The overall level of terrorist-related events in the United States increased, reversing last year's downturn. In 1994, there were no known terrorist acts and one small-scale suspected act in the United States.

On April 19, 1995, a truck bomb destroyed the Alfred P. Murrah Federal Building in Oklahoma City. The blast killed 168 people and wounded hundreds

 The number of people killed in terrorist attacks in the United States increased sharply from previous years. Last year 168 people died in a single terrorist bombing in Oklahoma City. In 1994, no American in the United States died in a terrorist attack. In 1993, six people died in the World Trade Center bombing.

In 1995, U.S. law enforcement scored victories against extremists by arresting or detaining 14 suspected terrorists inside the United States and overseas. Two of these subjects were FBI Top Ten Fugitives, including Ramzi Ahmed Yousef, the alleged mastermind of the World Trade Center bombing.

U.S. courts convicted 21 people for involvement in terrorist-related activities last year. The most prominent of these were Egyptian Shaykh Omar Abdel Rahman and nine followers. These terrorists were found guilty by a New York jury of seditious conspiracy charges in a 1993 plot to bomb major New York City landmarks and assassinate prominent politicians.

The United States deported or approved for extradition two terrorists from the United States in 1995. One of the terrorists was a member of the Provisional Irish Republican Army, the other was a Mexican extremist.


  As part of its ongoing investigation of the 1988 Pan Am Flight 103 bombing, on March 23, 1995, the FBI placed two Libyan suspects, Laman Khalifa Fhimah and Abdel Basset Ali Al-Megrahi, on its Top Ten Most Wanted List. The U.S. Government's Heroes Program and the airline industry are offering rewards of up to $4 million for information leading to the apprehension and prosecution of these two suspects.

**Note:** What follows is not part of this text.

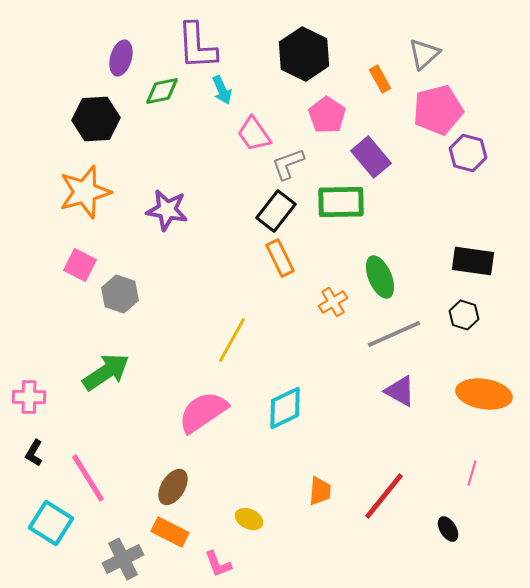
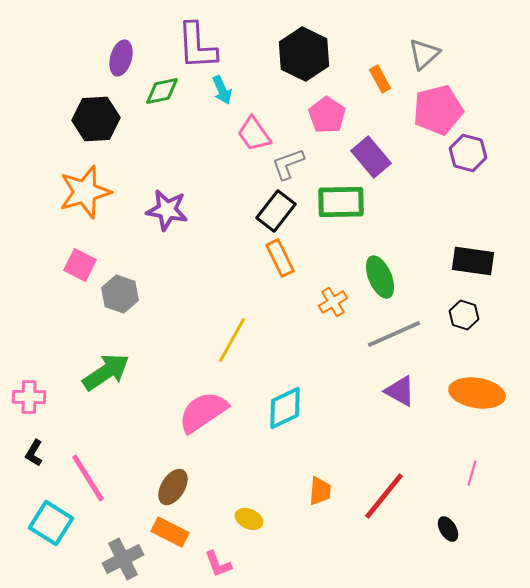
orange ellipse at (484, 394): moved 7 px left, 1 px up
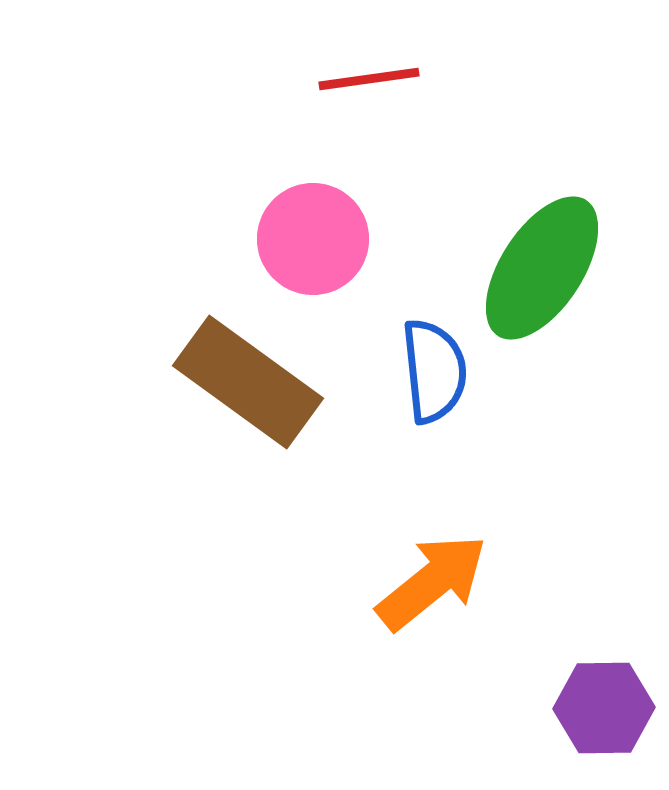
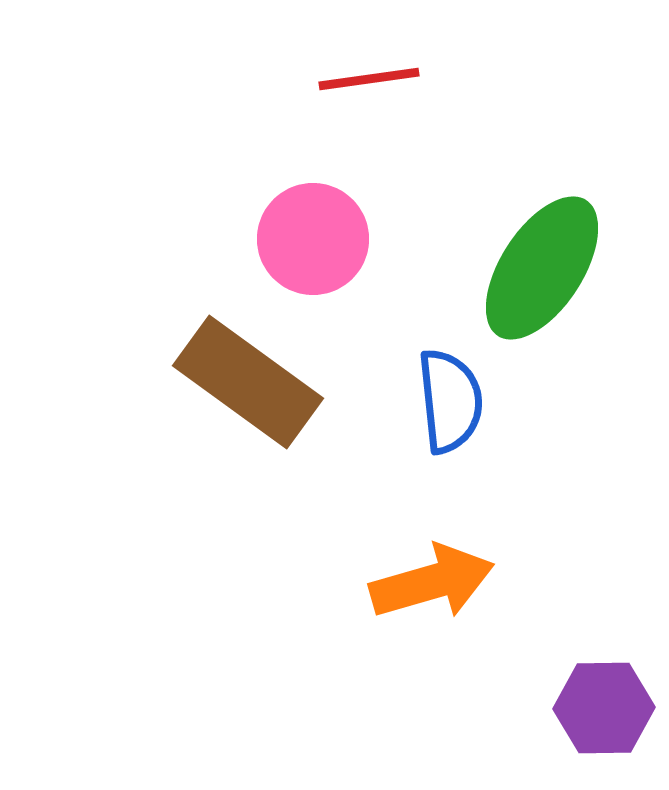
blue semicircle: moved 16 px right, 30 px down
orange arrow: rotated 23 degrees clockwise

During the past year, the FBI also expanded its Counterterrorism Branch at FBI Headquarters. Additional FBI personnel were authorized to staff the branch. Counterterrorism officers and analysts from several U.S. Government agencies were also invited to work at the FBI. The goal is to improve the U.S. Government's ability to combat terrorism and maintain a robust infrastructure protection and countermeasures capability for the United States.

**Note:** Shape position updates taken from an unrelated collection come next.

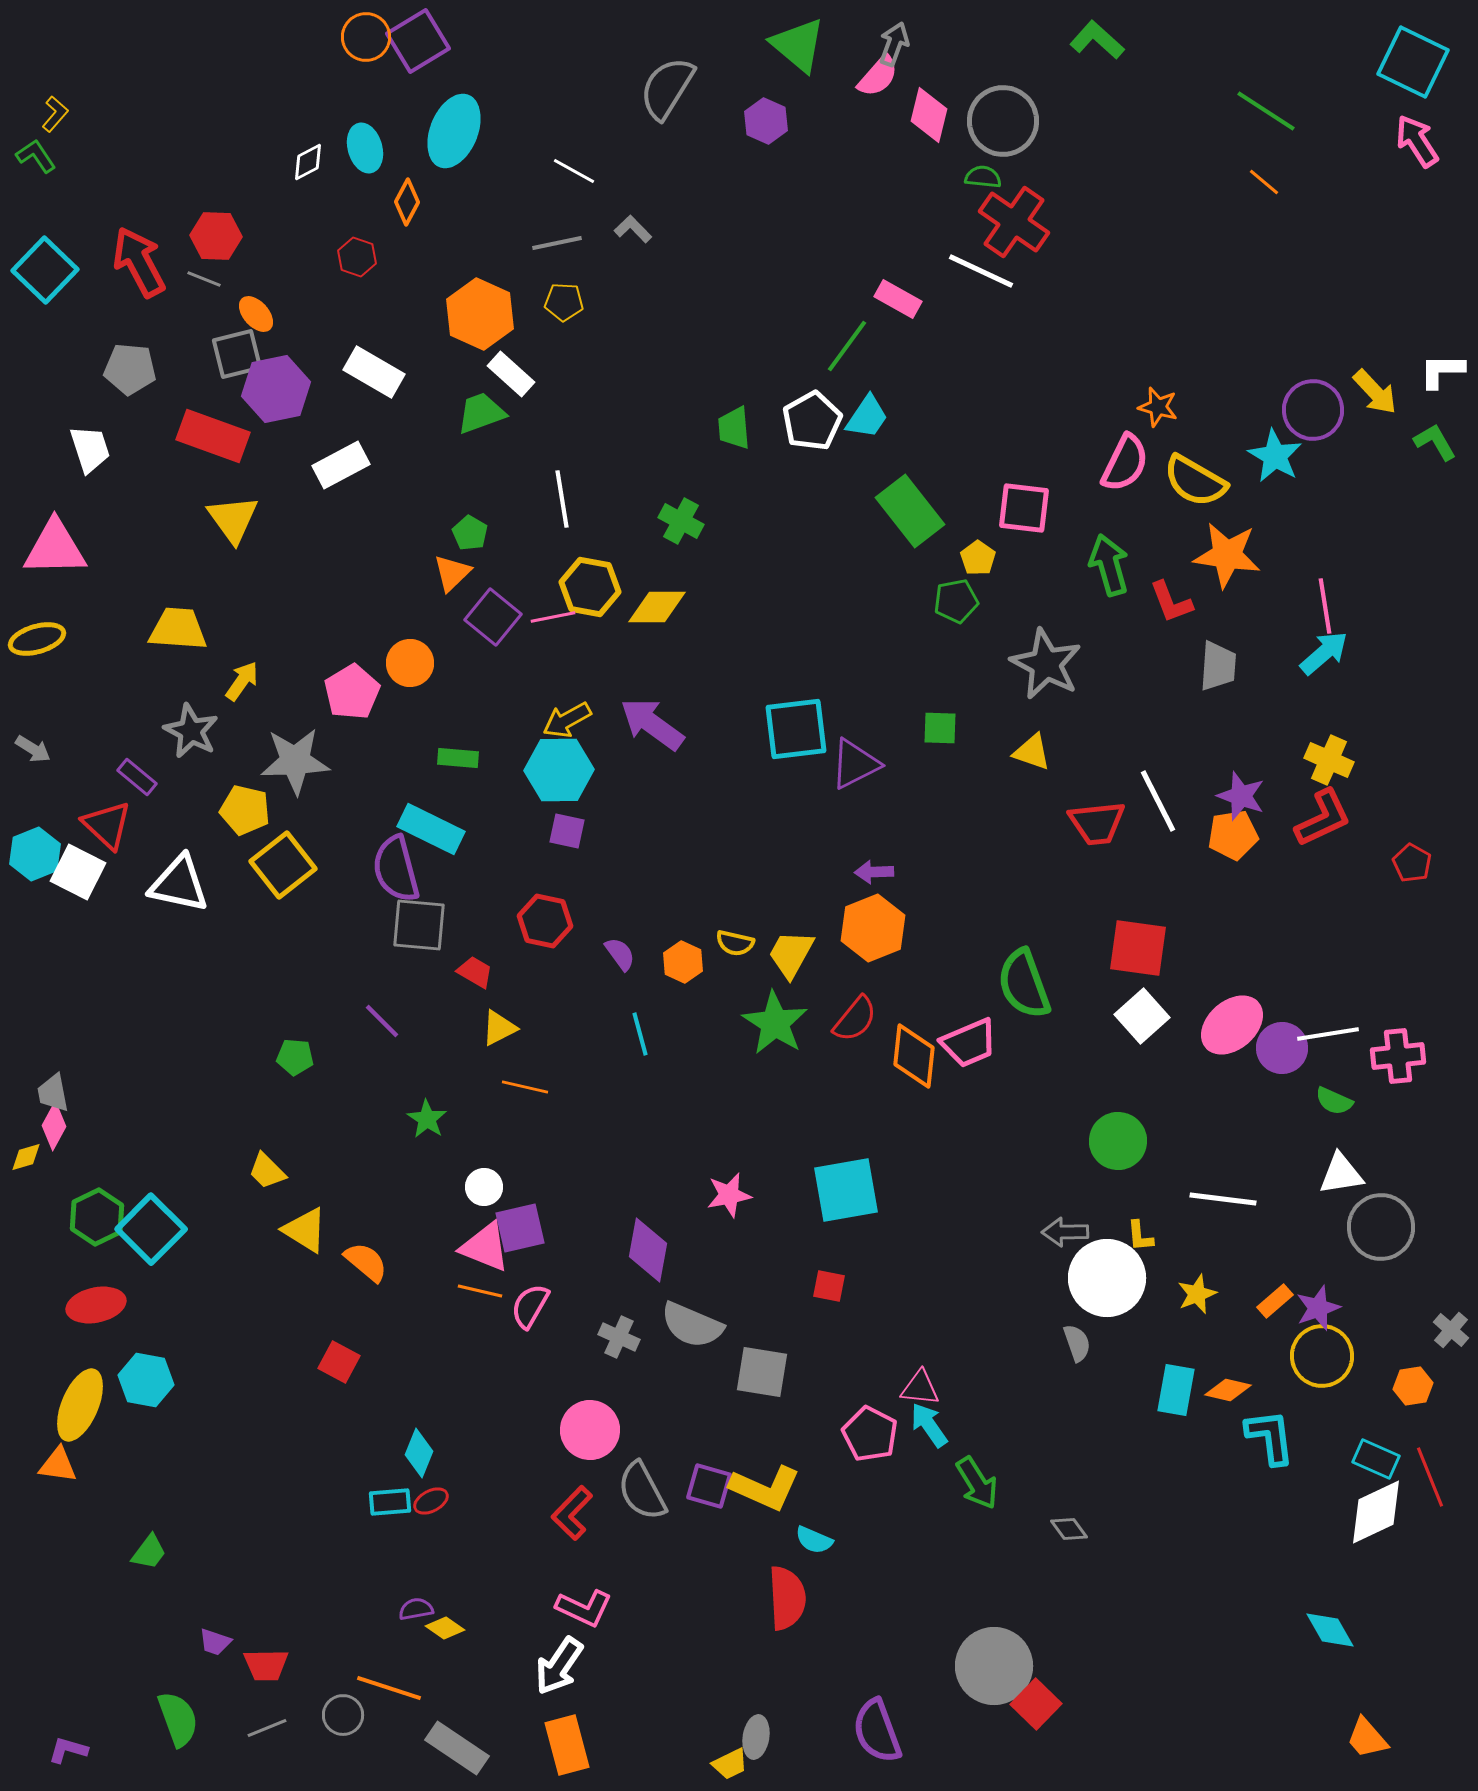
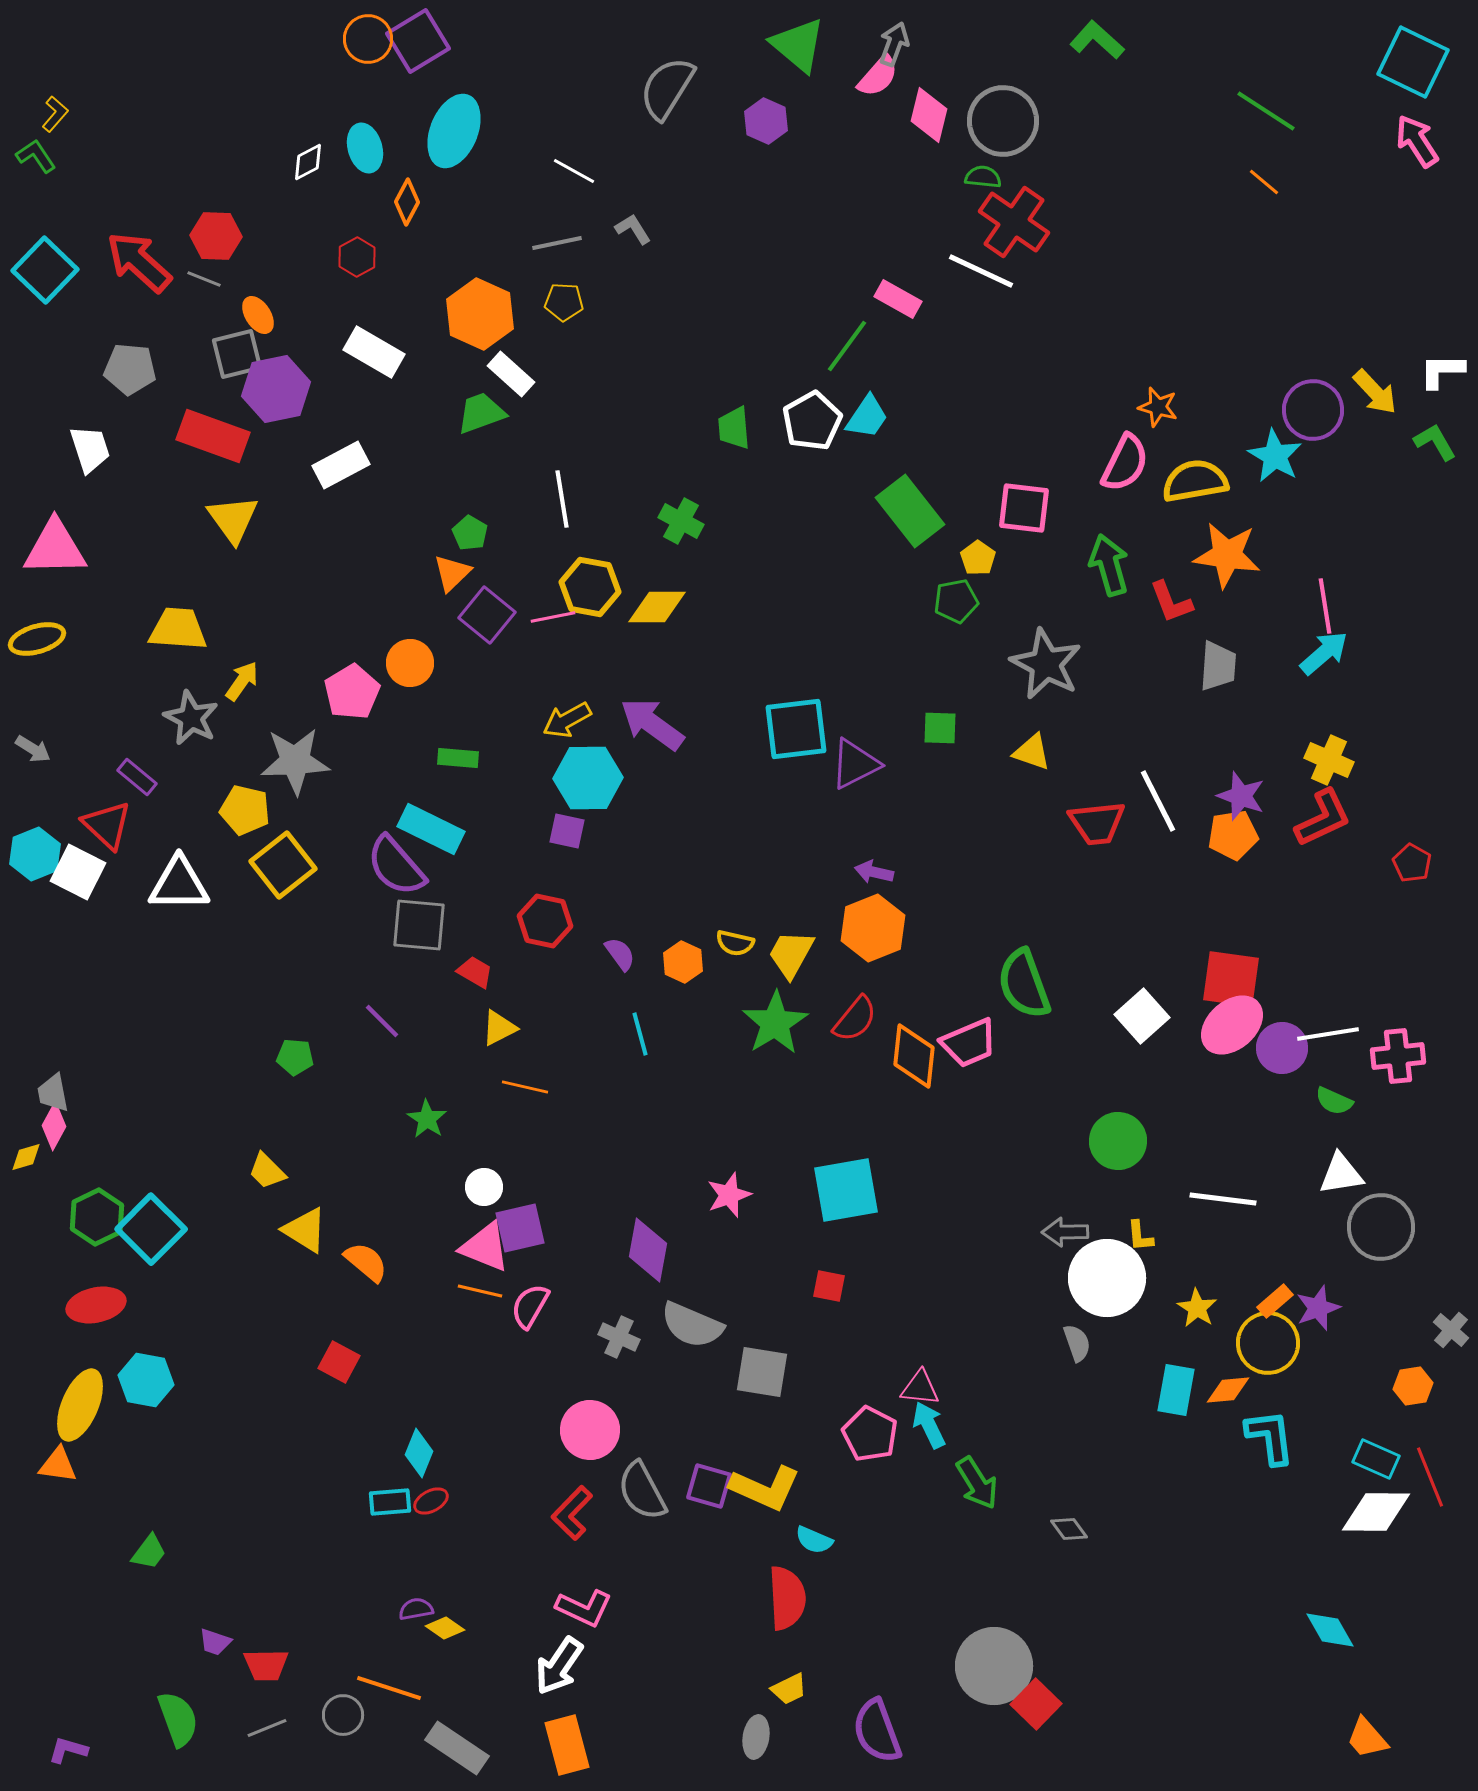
orange circle at (366, 37): moved 2 px right, 2 px down
gray L-shape at (633, 229): rotated 12 degrees clockwise
red hexagon at (357, 257): rotated 12 degrees clockwise
red arrow at (139, 262): rotated 20 degrees counterclockwise
orange ellipse at (256, 314): moved 2 px right, 1 px down; rotated 9 degrees clockwise
white rectangle at (374, 372): moved 20 px up
yellow semicircle at (1195, 481): rotated 140 degrees clockwise
purple square at (493, 617): moved 6 px left, 2 px up
gray star at (191, 731): moved 13 px up
cyan hexagon at (559, 770): moved 29 px right, 8 px down
purple semicircle at (396, 869): moved 3 px up; rotated 26 degrees counterclockwise
purple arrow at (874, 872): rotated 15 degrees clockwise
white triangle at (179, 884): rotated 12 degrees counterclockwise
red square at (1138, 948): moved 93 px right, 31 px down
green star at (775, 1023): rotated 8 degrees clockwise
pink star at (729, 1195): rotated 9 degrees counterclockwise
yellow star at (1197, 1294): moved 14 px down; rotated 18 degrees counterclockwise
yellow circle at (1322, 1356): moved 54 px left, 13 px up
orange diamond at (1228, 1390): rotated 18 degrees counterclockwise
cyan arrow at (929, 1425): rotated 9 degrees clockwise
white diamond at (1376, 1512): rotated 26 degrees clockwise
yellow trapezoid at (730, 1764): moved 59 px right, 75 px up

The U.S. Government stepped up its efforts against terrorism in the United States last year. In January, President Clinton signed an executive order blocking the U.S.-based financial assets of terrorists and terrorist groups who threaten to disrupt the Middle East peace process. In July 1995, the President issued Presidential Decision Directive 39. The directive further defined the missions and goals of agencies which comprise the U.S. counterterrorism community.

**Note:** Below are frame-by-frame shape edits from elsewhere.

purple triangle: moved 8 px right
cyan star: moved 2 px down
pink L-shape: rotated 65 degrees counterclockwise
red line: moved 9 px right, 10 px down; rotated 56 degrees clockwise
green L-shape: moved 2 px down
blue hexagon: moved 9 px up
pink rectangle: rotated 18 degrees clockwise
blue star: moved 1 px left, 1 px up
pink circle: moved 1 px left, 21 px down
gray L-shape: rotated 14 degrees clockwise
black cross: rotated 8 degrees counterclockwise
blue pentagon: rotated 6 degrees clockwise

At the same time, FBI and Department of Justice officials participated in numerous national and international conferences, including a major counterterrorism gathering in Ottawa, Canada at the end of the year. These meetings were designed to increase cooperation among U.S. police agencies--as well as among foreign security services--to form a united law enforcement front against terrorism inside the United States and around the world.